Bruxelas define novas regras para bagagem de cabine e indemnizações
O Parlamento Europeu e o Conselho da UE chegaram a acordo sobre novos direitos para passageiros aéreos, mantendo as indemnizações por atrasos de voos superiores a três horas e estabelecendo novas regras para a bagagem de cabine, com direito de transporte de uma mochila.
O acordo, que revê os direitos dos passageiros, que não eram atualizados desde 2004, necessita ainda de ser aprovado pelo Parlamento Europeu (PE) e pelo Conselho da União Europeia (UE) antes de entrar em vigor.
Entre as medidas acordadas, está a indemnização por atrasos superiores a três horas, e não a quatro horas, como pretendia o Conselho da EU. Os valores das indemnização ficam também inalterados, mantendo-se os já existentes: 250 euros para viagens até 1.500 quilómetros, 400 para viagens entre 1.500 e 3.500 quilómetros e 600 euros para viagens mais longas.

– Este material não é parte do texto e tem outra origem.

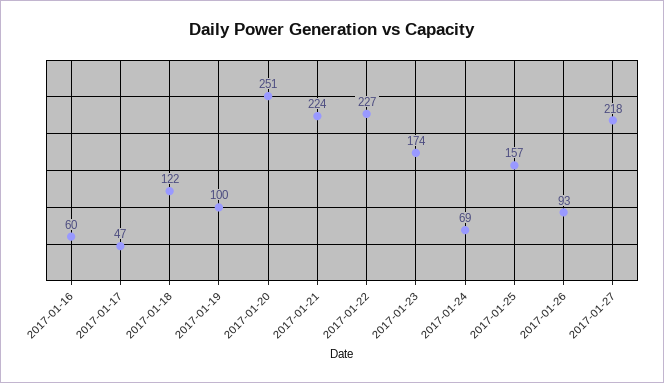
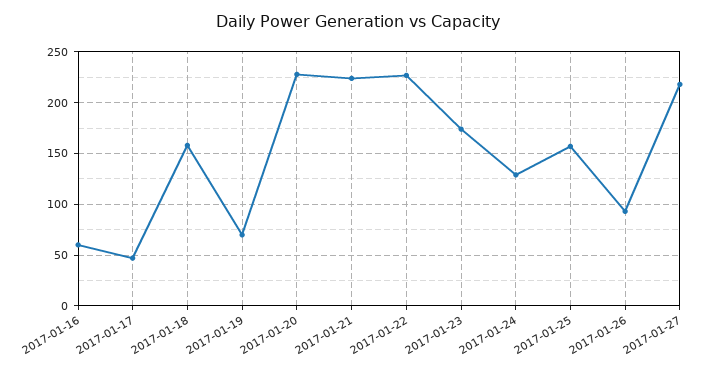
2017-01-18: 122 -> 160
2017-01-19: 100 -> 70
2017-01-20: 251 -> 230
2017-01-24: 69 -> 130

Da mesma forma, os passageiros vão continuar a ter direito a indemnização se o voo for cancelado com menos de 14 dias de antecedência, a menos que a causa do cancelamento se deva a “acontecimentos fora do controlo das companhias aéreas”, nomeadamente, catástrofes naturais, guerras, condições meteorológicas, etc.
Entre as novas regras previstas, está “a proibição de recusar o embarque a um passageiro por este não ter realizado um voo anterior” – como nos casos em que, numa viagem de ida e volta, acaba por só se utilizar o voo de regresso -, ou “o direito de transportar a bordo, sem taxa adicional, um item pessoal, como uma pequena bolsa ou mochila”, refere uma nota divulgada pelo Parlamento Europeu.
Além disso, as companhias aéreas, intermediários e portais de pesquisa vão ser obrigadas a exibir “a tarifa aérea, incluindo a bagagem de mão no início do processo de reserva”, para “facilitar as comparações de preços entre as diferentes companhias aéreas”.